Souvenir
Vejam bem, que acredito cada vez mais que a vida nos ensina, preenche e significa muito e cada vez mais na medida em que o tempo passa, pelas suas linhas tortas, pelos espaços entre as estradas definidas e recomendáveis. Ontem dei um play no filmaço japa “Departures- the gift of last memories” e, durante o tempo do filme, viajei na maionese, no pastel e na paçoquinha, num movimento para os cafundós de dentro da minha cabeça. Em que momento específico precisamos, NECESSITAMOS abrir mão de certezas para, do vazio do novo incerto surgir o espaço da investigação e, por conseqüência, da descoberta? Qual é o break point, onde e como sairá de dentro de nós o grito FUNDAMENTAL que quebra o cabaço, que arrebata os formalismos e nos leva rumo à elevação da maturidade?
O japonês do filme a vida toda tocou violoncelo, desde pequenininho. Fez do prazer ensinado pelo pai um ofício, um receptáculo de ansiedades. Quando decide mudar tudo, volta para sua cidade natal e, por acaso, vira discípulo de um embalsamador, de um cuidador de defuntos. O cadáver puro e simples, a carne morta, os odores vencidos e pútridos do olhar da tradição preconceituosa são lidos- e ressignificados- pela beleza e pela apreensão das memórias só reveláveis num último olhar para nossos amados no leito já concreto da morte. “O presente das últimas memórias” a que se refere o subtítulo em inglês é esse souvenir, é a soma das lembranças que nossos heróis-embalsamadores acumulam a cada cerimônia fúnebre realizada.

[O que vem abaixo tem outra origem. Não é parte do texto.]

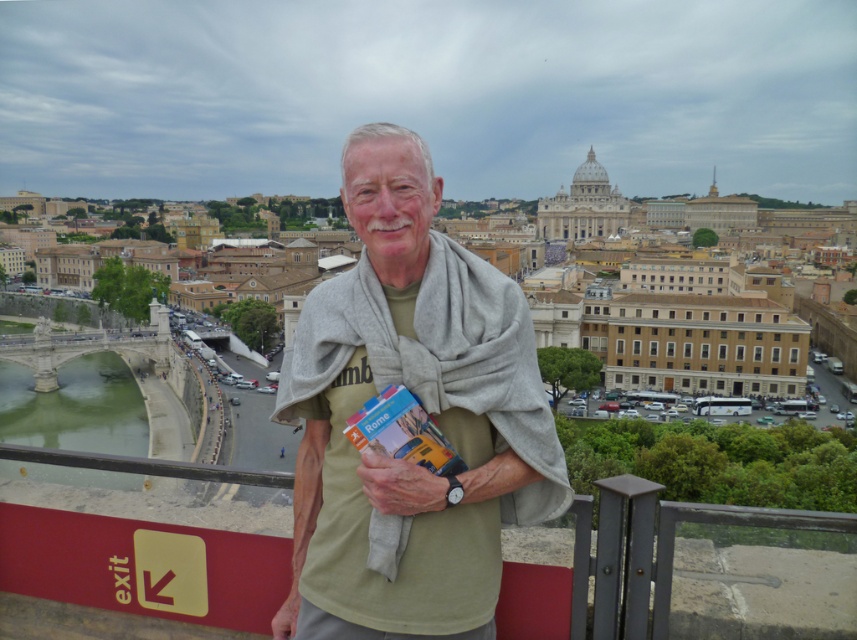
Question: Is light green cotton shirt at center smaller than light brown leather hand at center?

Choices:
 (A) yes
 (B) no

Answer: (B)

Question: Does light green cotton shirt at center have a larger size compared to light brown leather hand at center?

Choices:
 (A) yes
 (B) no

Answer: (A)

Question: From the image, what is the correct spatial relationship of light green cotton shirt at center in relation to light brown leather hand at center?

Choices:
 (A) below
 (B) above

Answer: (B)

Question: Which of the following is the closest to the observer?

Choices:
 (A) (411, 490)
 (B) (424, 188)

Answer: (A)

Question: Which object appears farthest from the camera in this image?

Choices:
 (A) light green cotton shirt at center
 (B) light brown leather hand at center

Answer: (B)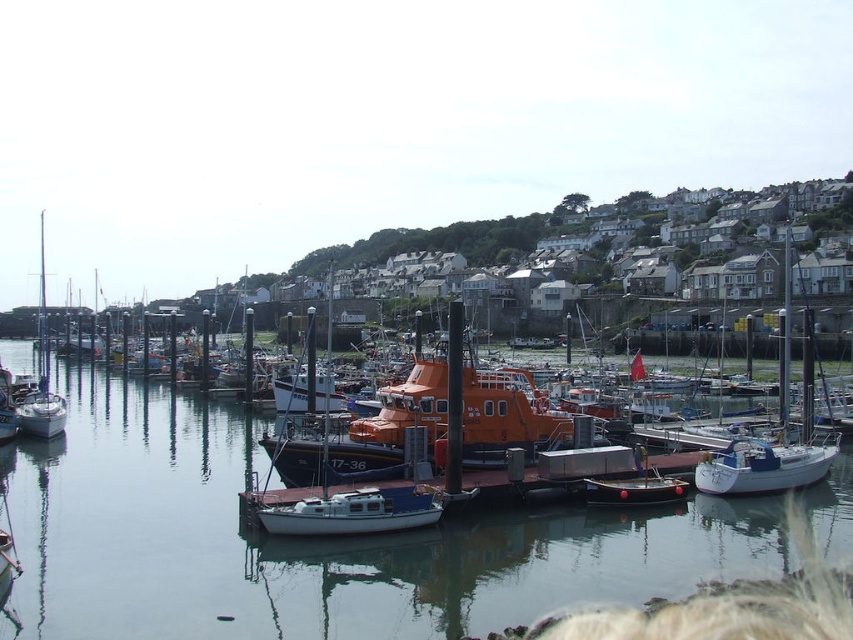
Question: Which object appears closest to the camera in this image?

A relação de uma vida aparece aí: diante da morte, qual nosso último gesto? O importante é saber que, depois de morto, a gente assume a dimensão da memória, da inspiração, da transposição. Depois da experiência do expirar, a música da vida toca mais fundo e mais leve, num desejo- dessa vez realizável- de atravessar o muro na direção do sentido do ser. No filme, fica mais gostoso ouvir os graves e os agudos do violoncelo protagonista na medida em que cai a ficha e a gente se dá conta que, um dia, todo mundo acaba pra ganhar, junto com a maquiagem fúnebre, o sentimento honesto, puro e simples. A gente vive melhor sabendo da morte no final quando transforma o comichão perturbador da Dúvida em uma música só nossa.